Meanwhile, the Obama administration said it wants to sell thousands of unused government-owned buildings-including a one-million-square-foot warehouse in Brooklyn, New York, that has stood empty for a decade. "We need to get rid of this real estate [and] stop paying for unnecessary upkeep," said Jeffrey Zients of the White House Office of Management and Budget.
OMB has identified 14,000 federally owned properties as "excess" and another 55,000 as "underutilized," but needs congressional approval before putting them on the market. The budget office is proposing to sell the properties via online auctions.
The federal government is the largest owner of buildings and property in the nation, with more than 1.2 million individual holdings.
Internal reform
In what The Wall Street Journal described as "a rare show of leniency," the Internal Revenue Service unveiled new rules aimed at helping struggling taxpayers. "We are making fundamental changes to our lien system and other collection tools," IRS Commissioner Doug Shulman announced, saying that the new policies would help taxpayers "have a better chance to stay current."
The policy changes came weeks after National Taxpayer Advocate Nina Olson criticized the IRS for filing tax liens against the property of 1.1 million taxpayers in 2010-in many cases making it more difficult for taxpayers to clear their tax obligations. Although the new rules are "a significant step in the right direction," Olson told the Journal, "they are not sufficient to address the problems we have seen." The taxpayer advocate is an independent watchdog within the IRS.
Insufficient postage
Warning that the U.S. Postal Service is facing a "liquidity crisis," new Postmaster General Patrick Donahoe issued a plea to Congress: "We need help." Donahoe told a House Oversight Subcommittee that the agency's finances are being crippled by an "incredibly onerous burden" Congress enacted in 2006: a requirement that USPS make a $5.5 billion annual payment to fund health costs for future retirees.

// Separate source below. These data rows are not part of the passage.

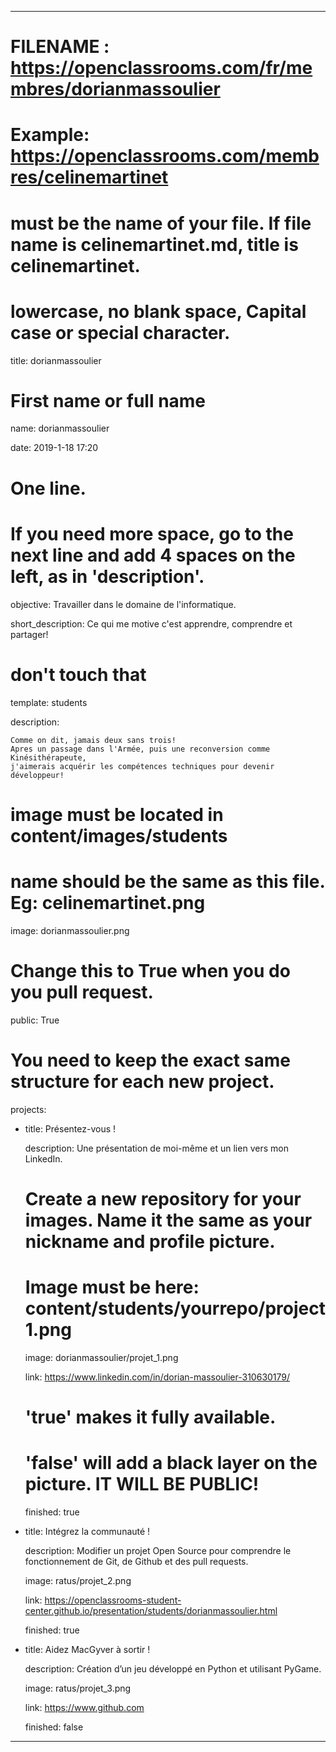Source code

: ﻿---


# FILENAME : https://openclassrooms.com/fr/membres/dorianmassoulier

# Example: https://openclassrooms.com/membres/celinemartinet

# must be the name of your file. If file name is celinemartinet.md, title is celinemartinet.

# lowercase, no blank space, Capital case or special character.

title: dorianmassoulier


# First name or full name

name: dorianmassoulier

date: 2019-1-18 17:20


# One line.

# If you need more space, go to the next line and add 4 spaces on the left, as in 'description'.

objective: Travailler dans le domaine de l'informatique.

short_description: Ce qui me motive c'est apprendre, comprendre et partager!

# don't touch that

template: students

description:

    Comme on dit, jamais deux sans trois! 
    Apres un passage dans l'Armée, puis une reconversion comme Kinésithérapeute,
    j'aimerais acquérir les compétences techniques pour devenir développeur!


# image must be located in content/images/students

# name should be the same as this file. Eg: celinemartinet.png

image: dorianmassoulier.png


# Change this to True when you do you pull request.

public: True


# You need to keep the exact same structure for each new project.

projects:

  - title: Présentez-vous !

    description: Une présentation de moi-même et un lien vers mon LinkedIn.

    # Create a new repository for your images. Name it the same as your nickname and profile picture.

    # Image must be here: content/students/yourrepo/project1.png

    image: dorianmassoulier/projet_1.png

    link: https://www.linkedin.com/in/dorian-massoulier-310630179/

    # 'true' makes it fully available.

    # 'false' will add a black layer on the picture. IT WILL BE PUBLIC!

    finished: true

  - title: Intégrez la communauté !

    description: Modifier un projet Open Source pour comprendre le fonctionnement de Git, de Github et des pull requests. 

    image: ratus/projet_2.png

    link: https://openclassrooms-student-center.github.io/presentation/students/dorianmassoulier.html

    finished: true

  - title: Aidez MacGyver à sortir !

    description: Création d’un jeu développé en Python et utilisant PyGame.

    image: ratus/projet_3.png

    link: https://www.github.com

    finished: false

---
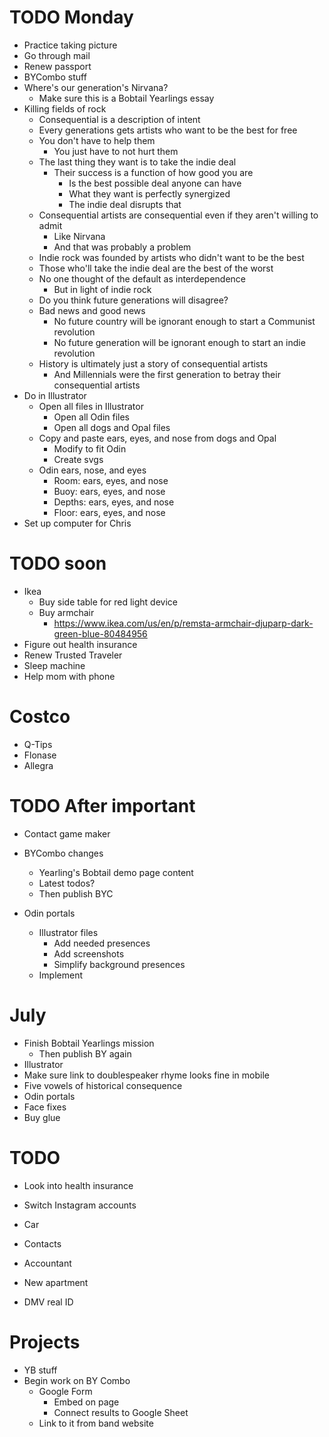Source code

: # TODO Monday
* Practice taking picture
* Go through mail
* Renew passport
* BYCombo stuff
* Where's our generation's Nirvana?
    * Make sure this is a Bobtail Yearlings essay
* Killing fields of rock
    * Consequential is a description of intent
    * Every generations gets artists who want to be the best for free
    * You don't have to help them
        * You just have to not hurt them
    * The last thing they want is to take the indie deal
        * Their success is a function of how good you are
            * Is the best possible deal anyone can have
            * What they want is perfectly synergized
            * The indie deal disrupts that
    * Consequential artists are consequential even if they aren't willing to admit
        * Like Nirvana
        * And that was probably a problem
    * Indie rock was founded by artists who didn't want to be the best
    * Those who'll take the indie deal are the best of the worst
    * No one thought of the default as interdependence
        * But in light of indie rock
    * Do you think future generations will disagree?
    * Bad news and good news
        * No future country will be ignorant enough to start a Communist revolution
        * No future generation will be ignorant enough to start an indie revolution
    * History is ultimately just a story of consequential artists
        * And Millennials were the first generation to betray their consequential artists
* Do in Illustrator
    * Open all files in Illustrator
        * Open all Odin files
        * Open all dogs and Opal files
    * Copy and paste ears, eyes, and nose from dogs and Opal
        * Modify to fit Odin
        * Create svgs
    * Odin ears, nose, and eyes
        * Room: ears, eyes, and nose
        * Buoy: ears, eyes, and nose
        * Depths: ears, eyes, and nose
        * Floor: ears, eyes, and nose
* Set up computer for Chris

# TODO soon
* Ikea
    * Buy side table for red light device
    * Buy armchair
        * https://www.ikea.com/us/en/p/remsta-armchair-djuparp-dark-green-blue-80484956
* Figure out health insurance
* Renew Trusted Traveler
* Sleep machine
* Help mom with phone

# Costco
* Q-Tips
* Flonase
* Allegra

# TODO After important
* Contact game maker
* BYCombo changes
    * Yearling's Bobtail demo page content
    * Latest todos?
    * Then publish BYC

* Odin portals
    * Illustrator files
        * Add needed presences
        * Add screenshots
        * Simplify background presences
    * Implement
<!-- * Didi past ending
    * Make sketch to scan
        * Photo scrapbook
    * Implement -->
<!-- * My 100,000th Dream
    * Create Illustrator file
    * Add dream final presence
    * Design and draw dream final -->

# July
* Finish Bobtail Yearlings mission
    * Then publish BY again
* Illustrator
* Make sure link to doublespeaker rhyme looks fine in mobile
* Five vowels of historical consequence
* Odin portals
* Face fixes
* Buy glue

# TODO
* Look into health insurance
* Switch Instagram accounts

* Car
* Contacts
* Accountant
* New apartment
* DMV real ID

# Projects
* YB stuff
* Begin work on BY Combo
    * Google Form
        * Embed on page
        * Connect results to Google Sheet
    * Link to it from band website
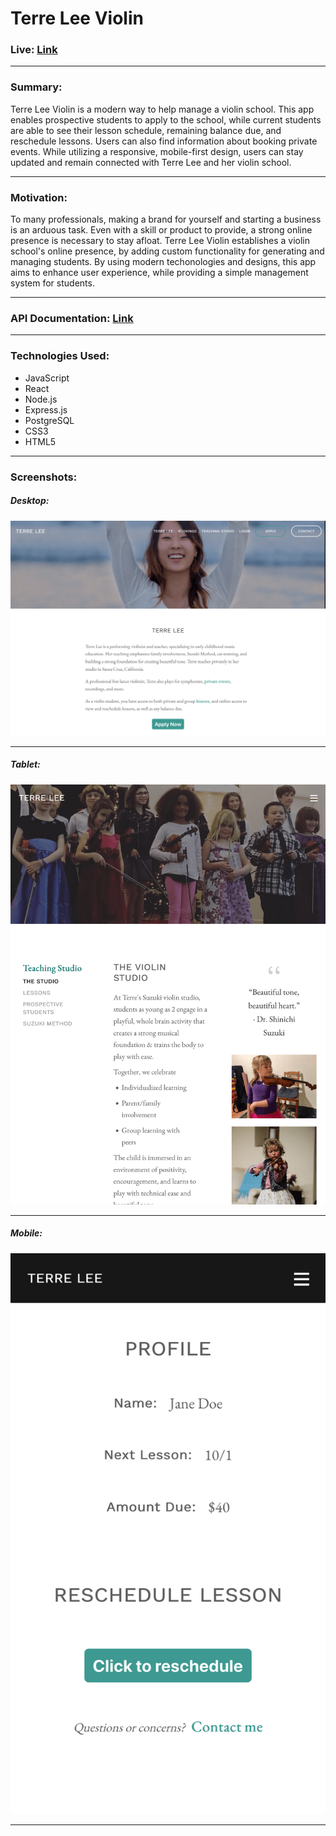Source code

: # Terre Lee Violin

### Live: [Link](https://terreleeviolin.netlify.com/)

---

### Summary:

Terre Lee Violin is a modern way to help manage a violin school. This app enables prospective students to apply to the school, while current students are able to see their lesson schedule, remaining balance due, and reschedule lessons. Users can also find information about booking private events. While utilizing a responsive, mobile-first design, users can stay updated and remain connected with Terre Lee and her violin school.

---

### Motivation:

To many professionals, making a brand for yourself and starting a business is an arduous task. Even with a skill or product to provide, a strong online presence is necessary to stay afloat. Terre Lee Violin establishes a violin school's online presence, by adding custom functionality for generating and managing students. By using modern techonologies and designs, this app aims to enhance user experience, while providing a simple management system for students.

---

### API Documentation: [Link](https://github.com/cpark99/terre-lee-violin-api/blob/master/README.md)

---

### Technologies Used:

- JavaScript
- React
- Node.js
- Express.js
- PostgreSQL
- CSS3
- HTML5

---

### Screenshots:

##### Desktop:

![Desktop Screenshot](https://raw.githubusercontent.com/cpark99/terre-lee-violin-app/master/src/img/screenshots/violin-desktop-screenshot.png)

---

##### Tablet:

![Tablet Screenshot](https://raw.githubusercontent.com/cpark99/terre-lee-violin-app/master/src/img/screenshots/violin-tablet-screenshot.png)

---

##### Mobile:

![Mobile Screenshot](https://raw.githubusercontent.com/cpark99/terre-lee-violin-app/master/src/img/screenshots/violin-mobile-screenshot.png)

---
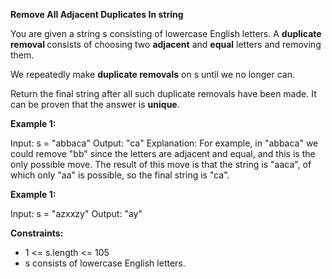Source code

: <strong>Remove All Adjacent Duplicates In string</strong>

You are given a string s consisting of lowercase English letters. A <strong>duplicate removal </strong>consists of choosing two <strong>adjacent</strong> and <strong>equal</strong> letters and removing them.

We repeatedly make <strong>duplicate removals</strong> on s until we no longer can.

Return the final string after all such duplicate removals have been made. It can be proven that the answer is <strong>unique</strong>.

 

<strong>Example 1:</strong>

Input: s = "abbaca"
Output: "ca"
Explanation: 
For example, in "abbaca" we could remove "bb" since the letters are adjacent and equal, and this is the only possible move.  The result of this move is that the string is "aaca", of which only "aa" is possible, so the final string is "ca".


<strong>Example 1:</strong>

Input: s = "azxxzy"
Output: "ay"
 

<strong>Constraints:</strong>

<ul>
<li>1 <= s.length <= 105</li>
<li>s consists of lowercase English letters.</li>
</ul>

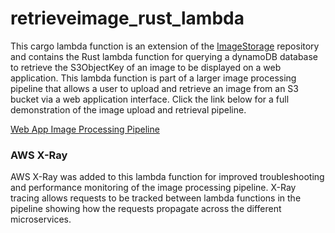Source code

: # retrieveimage_rust_lambda
This cargo lambda function is an extension of the [ImageStorage](https://github.com/matthold86/ImageStorage) repository and contains the Rust lambda function for querying a dynamoDB database to retrieve the S3ObjectKey of an image to be displayed on a web application. This lambda function is part of a larger image processing pipeline that allows a user to upload and retrieve an image from an S3 bucket via a web application interface. Click the link below for a full demonstration of the image upload and retrieval pipeline.

[Web App Image Processing Pipeline](https://youtu.be/H9Uebmp_hKY)

### AWS X-Ray

AWS X-Ray was added to this lambda function for improved troubleshooting and performance monitoring of the image processing pipeline. X-Ray tracing allows requests to be tracked between lambda functions in the pipeline showing how the requests propagate across the different microservices.
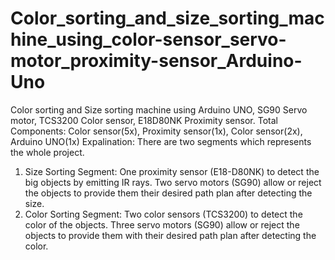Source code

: # Color_sorting_and_size_sorting_machine_using_color-sensor_servo-motor_proximity-sensor_Arduino-Uno
Color sorting and Size sorting machine using Arduino UNO, SG90 Servo motor, TCS3200 Color sensor, E18D80NK Proximity sensor. 
Total Components: Color sensor(5x), Proximity sensor(1x), Color sensor(2x), Arduino UNO(1x) 
Expalination: There are two segments which represents the whole project. 
1. Size Sorting Segment: One proximity sensor (E18-D80NK) to detect the big objects by emitting IR rays. Two servo motors (SG90) allow or reject the objects to provide them their desired path plan after detecting the size.
2. Color Sorting Segment: Two color sensors (TCS3200) to detect the color of the objects. Three servo motors (SG90) allow or reject the objects to provide them with their desired path plan after detecting the color.
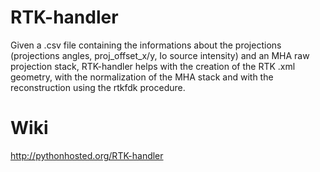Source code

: # RTK-handler
Given a .csv file containing the informations about the projections (projections angles, proj_offset_x/y, Io source intensity) and an MHA raw projection stack, RTK-handler helps with the creation of the RTK .xml geometry, with the normalization of the MHA stack and with the reconstruction using the rtkfdk procedure.

# Wiki
http://pythonhosted.org/RTK-handler
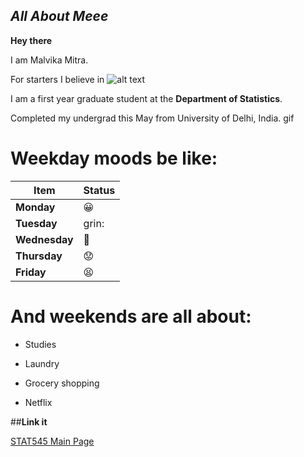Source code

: ## *All About Meee*

**Hey there** 

I am Malvika Mitra.

For starters I believe in 
![alt text](15369015173045416817657701370132.jpg)

I am a first year graduate student at the **Department of Statistics**.

Completed my undergrad this May from University of Delhi, India.
gif

# Weekday moods be like:

|    **Item**    | **Status**    |
|----------------|------------   |
| **Monday**     | :grinning:    |
| **Tuesday**    | grin:         |
| **Wednesday**  |  :grimacing:  |
| **Thursday**   |  :worried:    |
| **Friday**     |  :tired_face: |

# And weekends are all about:

- Studies

- Laundry

+ Grocery shopping

+ Netflix

##**Link it**

[STAT545 Main Page](http://stat545.com/)
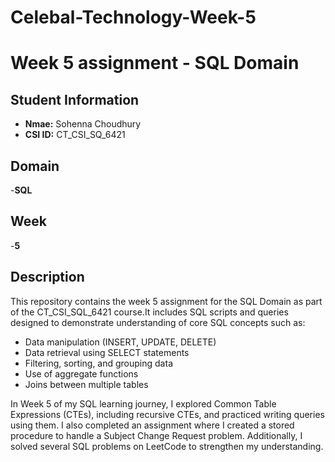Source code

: # Celebal-Technology-Week-5
# Week 5 assignment - SQL Domain
## Student Information
- **Nmae:** Sohenna Choudhury
- **CSI ID:** CT_CSI_SQ_6421
## Domain
-**SQL**
## Week
-**5**

## Description
This repository contains the week 5 assignment for the SQL Domain as part of the CT_CSI_SQL_6421 course.It includes SQL scripts and queries designed to demonstrate understanding of core SQL concepts such as:

- Data manipulation (INSERT, UPDATE, DELETE)
- Data retrieval using SELECT statements
- Filtering, sorting, and grouping data
- Use of aggregate functions
- Joins between multiple tables

In Week 5 of my SQL learning journey, I explored Common Table Expressions (CTEs), including recursive CTEs, and practiced writing queries using them. I also completed an assignment where I created a stored procedure to handle a Subject Change Request problem. Additionally, I solved several SQL problems on LeetCode to strengthen my understanding.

The requirement has caused the Postal Service-a self-funding agency that doesn't receive tax dollars-to suffer billions in losses in each of the past four years, he said. Absent a change in the law, "the Postal Service will be insolvent" by the end of the fiscal year in September, Donahoe warned. "We will pay employees and deliver mail," he said. "The thing we will not do is be able to pay the federal government."